Ao longo duzentos e dez anos (1549-1759), os jesuítas foram responsáveis ​​ pela pedagogia na colônia portuguesa do Brasil, desenvolvendo uma pedagogia dobro. Por um lado, a pedagogia execução e utilitária foi fornecida para os filhos de índios e trabalhadores agrícolas ( academia primária). Por outro lado, um treino principal, por meio de das recurso, preparou os descendentes da elite para a procura de seus pesquisas na Europa, e para exercer sua ofício de direção esperteza da colônia.

A expiração dos jesuítas no Brasil pelo Marquês de Pombal em 1759 ocorreu num entrecho lesado pelo progresso das idéias do Iluminismo em Portugal, pelas tentativas de levar o país do feudalismo, e do atração física de para entrar no sistema rica europeu. Este despejo criou um fracassado, já que, por aproximadamente 3 quartos de século, o país permaneceu quase sem pedagogia primária. E foi somente cinco anos após a proclama da prosperidade que a princípio maior parte de 1827 previa o determinação de escolas primárias.

Se houvesse um fracassado na pedagogia básica das crianças do burgo, que não dizem respeito à disposição de crianças da graduação reinante, que beneficiaram da figura de tutores nas fazendas, para prepará-los para o pesquisa em Universidades portuguesas e francesas.

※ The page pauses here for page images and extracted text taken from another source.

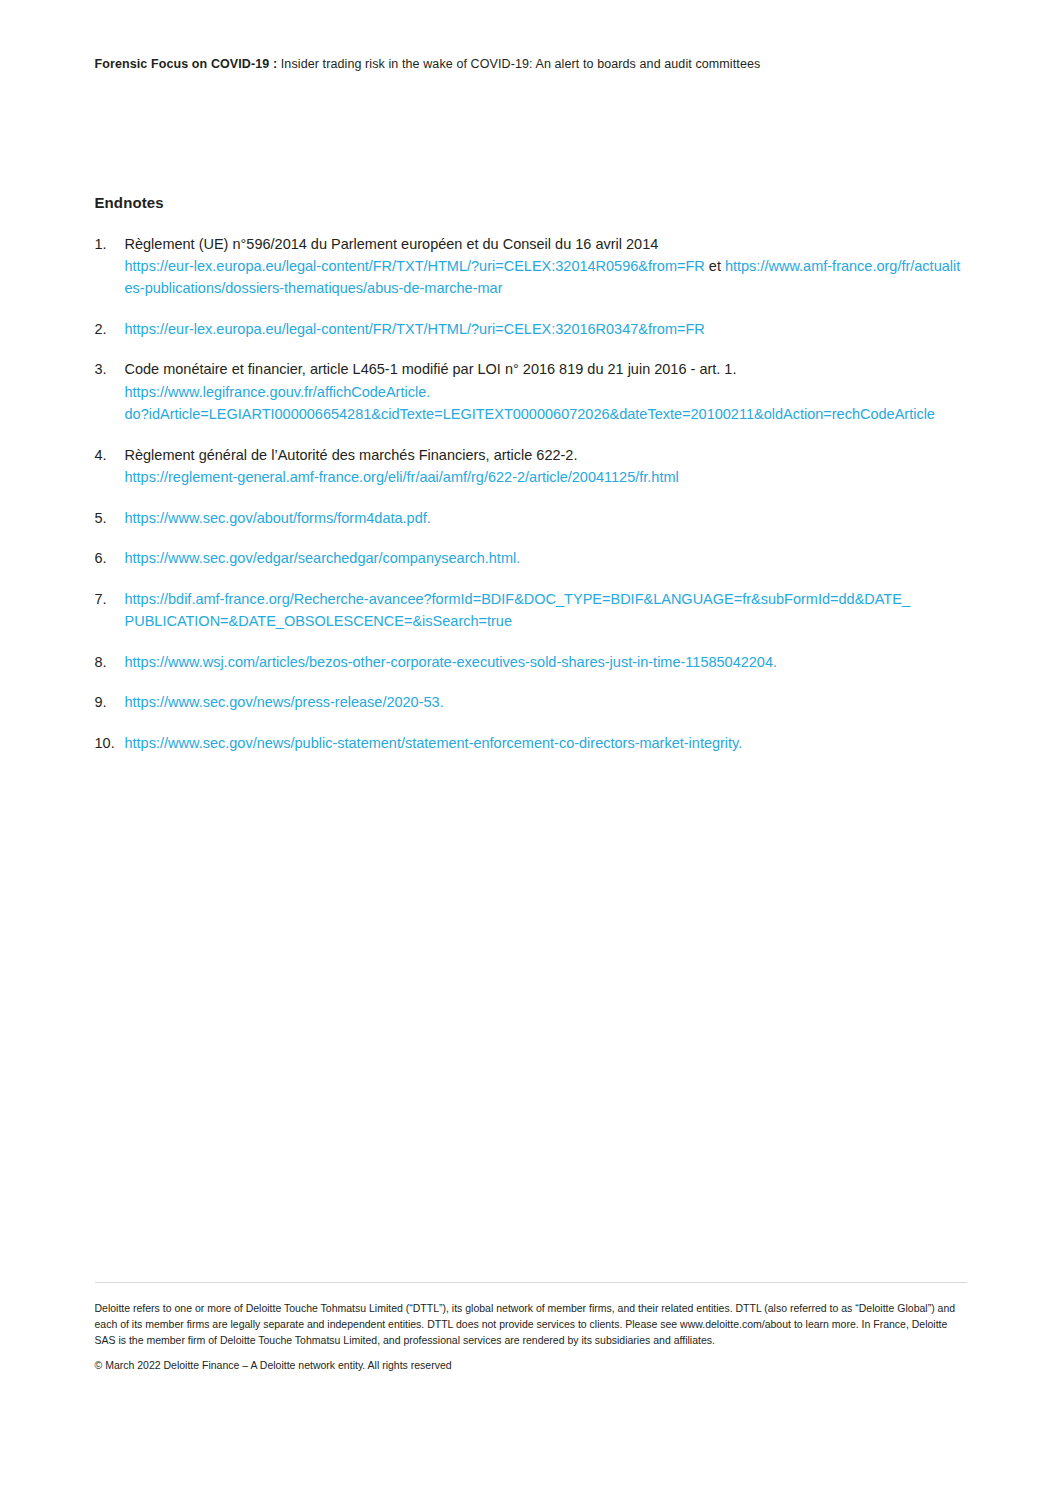Forensic Focus on COVID-19 : Insider trading risk in the wake of COVID-19: An alert to boards and audit committees
Endnotes
1. Règlement (UE) n°596/2014 du Parlement européen et du Conseil du 16 avril 2014
https://eur-lex.europa.eu/legal-content/FR/TXT/HTML/?uri=CELEX:32014R0596&from=FR et https://www.amf-france.org/fr/actualites-publications/dossiers-thematiques/abus-de-marche-mar
2. https://eur-lex.europa.eu/legal-content/FR/TXT/HTML/?uri=CELEX:32016R0347&from=FR
3. Code monétaire et financier, article L465-1 modifié par LOI n° 2016 819 du 21 juin 2016 - art. 1.
https://www.legifrance.gouv.fr/affichCodeArticle.
do?idArticle=LEGIARTI000006654281&cidTexte=LEGITEXT000006072026&dateTexte=20100211&oldAction=rechCodeArticle
4. Règlement général de l’Autorité des marchés Financiers, article 622-2.
https://reglement-general.amf-france.org/eli/fr/aai/amf/rg/622-2/article/20041125/fr.html
5. https://www.sec.gov/about/forms/form4data.pdf.
6. https://www.sec.gov/edgar/searchedgar/companysearch.html.
7. https://bdif.amf-france.org/Recherche-avancee?formId=BDIF&DOC_TYPE=BDIF&LANGUAGE=fr&subFormId=dd&DATE_
PUBLICATION=&DATE_OBSOLESCENCE=&isSearch=true
8. https://www.wsj.com/articles/bezos-other-corporate-executives-sold-shares-just-in-time-11585042204.
9. https://www.sec.gov/news/press-release/2020-53.
10. https://www.sec.gov/news/public-statement/statement-enforcement-co-directors-market-integrity.
Deloitte refers to one or more of Deloitte Touche Tohmatsu Limited (“DTTL”), its global network of member firms, and their related entities. DTTL (also referred to as “Deloitte Global”) and each of its member firms are legally separate and independent entities. DTTL does not provide services to clients. Please see www.deloitte.com/about to learn more. In France, Deloitte SAS is the member firm of Deloitte Touche Tohmatsu Limited, and professional services are rendered by its subsidiaries and affiliates.
© March 2022 Deloitte Finance – A Deloitte network entity. All rights reserved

Além disso, a prosperidade esperteza (1822) e o movimento republicano (1870), em um entrecho de importação das idéias liberais da França e dos Estados Unidos da América, abriram as portas do país para intervenções educativas privadas, sejam elas seculares ou relacionadas a instituições educacionais religiosas, católicas e protestantes.

Os jesuítas retornaram ao Brasil em 1842 e retomaram suas atividades educacionais, financiadas pela demanda de uma tarifa aos estudantes. Ao mesmo tempo, o presbítero de São Paulo, Habilidade Antonio de Melo, tirou um forte súplica às congregações de mulheres estrangeiras para fazer-se recurso para novas.